Includes but is not limited to: Physicians, lab and x-rays, chiropractic, dental (child & adult), ambulance services, audiology, speech, physical, and occupational therapies, podiatry, and vision services). The Durable Medical Equipment (DME) fee schedule is published separately from the Medicaid Basic Fee Schedule.

  • The publication of a fee or code does not guarantee North Dakota Medicaid covers a service. All coverage limits and prior authorizations apply.
  • For most services, North Dakota Medicaid reimburses providers the lesser of the billed amount or the maximum allowable fee established by North Dakota Medicaid.
  • The fee schedule lists for each:
    • Procedure code - the numerical identifier (generally CPT or HCPCS) for medical services or supplies.
    • Reimbursement allowable amounts for the procedure code.
  • Allowed amounts were current as of the date indicated on the fee schedule. Reimbursement rates may change during the year without an update occurring to the internet fee schedule information. North Dakota Medicaid notifies impacted providers of rate/fee changes through letter/web updates.
  • The use of required modifiers may result in a different fee from what is published as some modifiers affect pricing (e.g. professional component modifier, bilateral procedure modifier, etc.) Also, only the fees for the Basic Medicaid Fee Schedule are listed (physicians, etc.). Not all fees for different provider types are listed as in some instances allowable amounts will vary for the same code, depending on the type of provider.

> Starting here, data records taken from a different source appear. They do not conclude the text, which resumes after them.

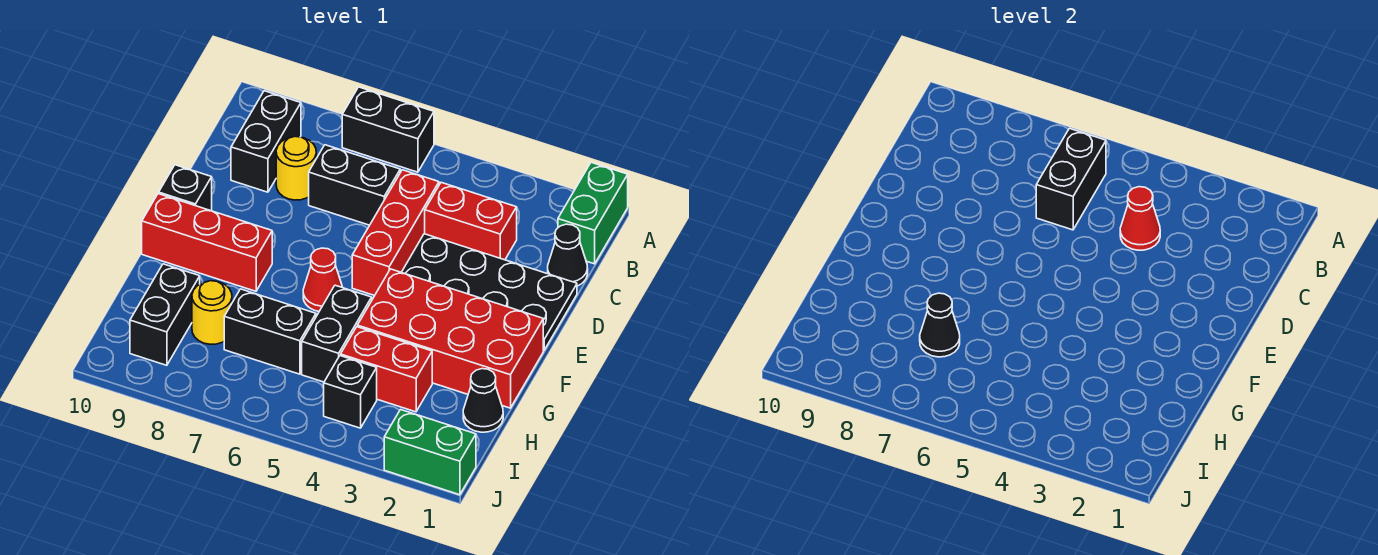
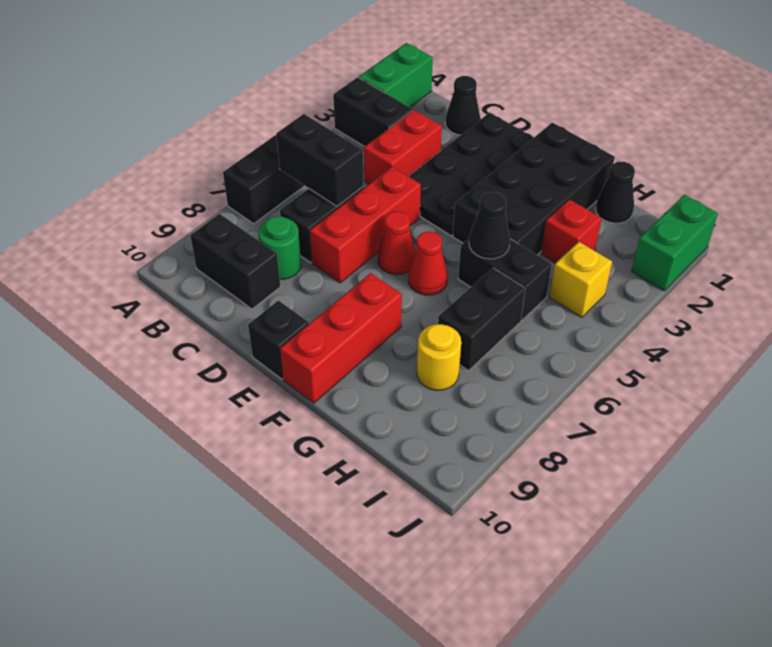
green 1x2 brick [558,162,628,264] -> green 1x2 brick turned to [359,43,433,107]
red 1x1 cone [1120,187,1160,250] -> red 1x1 cone moved to [378,211,416,275]
red 1x3 brick [352,170,439,296] -> red 1x3 brick turned to [310,167,421,283]
yellow 1x1 round brick [276,136,316,200] -> green 1x1 round brick [259,216,301,279]
red 2x4 brick [357,269,543,408] -> black 2x4 brick [453,123,615,255]
red 1x2 brick [341,327,432,412] -> red 1x1 brick [541,200,602,263]
black 1x1 cone [920,293,960,357] -> black 1x1 cone moved to [469,192,510,259]
black 1x2 brick [130,264,200,365] -> black 1x2 brick moved to [333,77,413,147]
black 1x1 brick [324,356,377,428] -> yellow 1x1 brick [549,242,612,317]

  • The exclusion of a procedure code does not necessarily mean it is not a covered service. Codes with a zero price are not listed but could be for a manually priced service, or reimbursement may be based on an invoice.
  • North Dakota Medicaid requires all providers to bill their usual and customary charges for services provided to Medicaid recipients. Therefore, providers should not use the fee schedule to set their rates. "Usual and customary charge" means the provider's charge for providing the same service to persons not eligible for Medicaid benefits.
  • Any code listed may have a service limitation associated with it or need prior authorization from Medicaid or its designee.